Из кабинета Синичкина вышли невропатолог и толстая врачиха-терапевт одетые уже по-зимнему. Он - в обшарпанном, видавшем виды темно-сером пальто и белой потрепанной кроличьей шапке. Она - в старушечьем вишневом манто с кокетливой крашеной лисой на плечах и шее. Вылитые лиса Алиса и кот Базилио, только в условиях среднерусского Севера. В руках невропатолог сжимал помятый коричневый портфель, с каким обыкновенно ходят по квартирам страховые агенты. Вовремя подоспел крепыш-мужичок из Дорогомилова, и вся четверка из военкомата бодрым шагом двинулась к автобусной остановке.
В пустом автобусе Птицын занял место сбоку и напротив от невропатолога и терапевта, чтобы все время держать их в поле зрения и, по возможности, слышать, о чем они говорят. Мужичок из Дорогомилова мешал ему, все время о чем-то угрюмо болтая. Птицын делал вид, что слушает и исправно кивал, а сам поворачивал ухо в сторону врачей.
Невропатолог заискивал перед этой толстой врачихой, державшейся солидно-неторопливо, без малейшей суеты. Он, видимо, старался развеселить ее какими-то смешными медицинскими историями и потому, что называется, рассыпался мелким бесом.
- А где вы работаете? - услышал Птицын вопрос врачихи.
- В 915-й горбольнице, - ответил невропатолог.

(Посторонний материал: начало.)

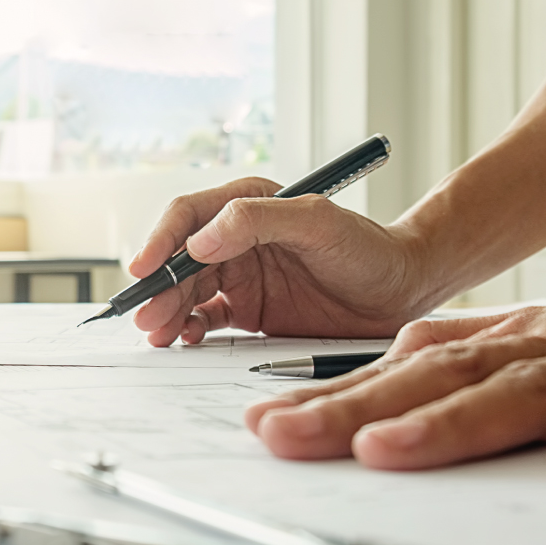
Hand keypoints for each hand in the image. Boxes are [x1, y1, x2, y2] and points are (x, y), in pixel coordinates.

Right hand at [129, 177, 429, 345]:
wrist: (401, 290)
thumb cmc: (368, 249)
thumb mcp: (318, 223)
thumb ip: (259, 220)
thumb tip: (202, 238)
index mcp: (249, 204)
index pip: (189, 217)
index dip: (161, 241)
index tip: (144, 269)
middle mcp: (238, 238)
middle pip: (181, 260)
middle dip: (159, 287)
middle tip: (146, 316)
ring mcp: (242, 275)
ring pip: (188, 291)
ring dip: (167, 310)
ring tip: (158, 334)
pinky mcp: (250, 309)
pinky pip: (207, 318)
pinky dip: (189, 329)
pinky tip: (184, 339)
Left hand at [244, 285, 545, 479]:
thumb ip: (479, 344)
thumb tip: (399, 353)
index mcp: (522, 334)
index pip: (415, 365)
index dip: (339, 393)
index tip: (269, 420)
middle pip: (448, 375)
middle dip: (359, 408)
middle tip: (283, 436)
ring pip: (533, 390)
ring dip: (456, 421)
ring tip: (385, 449)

Птицын остолбенел: этот подлец работал там же, где он лежал, и при этом не верил врачам собственной больницы! Ну и ну! Невропатолог наверняка воображал, будто Птицын дал врачам взятку и ему сделали нужный диагноз. А он, невропатолог военкомата, видите ли, грудью встал на защиту закона и порядка. Он, как лев, боролся за честность и справедливость. Он, давший клятву Гиппократа, служил государству верой и правдой. Из таких гадин при Сталине НКВД набирал себе бесплатных осведомителей, с подачи которых их родные, знакомые, соседи, коллеги по работе разом становились японскими шпионами и врагами народа. После хорошо исполненной работы они сами оказывались врагами народа и их благополучно расстреливали в подвалах Лубянки.
Теперь было легко узнать фамилию невропатолога. Птицын отлично запомнил его имя-отчество, которое раз пятнадцать повторили сестры в то время, как шла медкомиссия: Захар Абрамыч. У Птицына моментально созрел план действий. Если эту сволочь откомандировали от 915-й горбольницы для работы в военкомате (явная синекура для лентяев и лежебок), то Птицын пойдет к главврачу больницы и нажалуется на него. При удачном раскладе того отзовут из медкомиссии военкомата и заменят другим невропатологом, который, разумеется, не будет питать личной ненависти к призывнику Птицыну.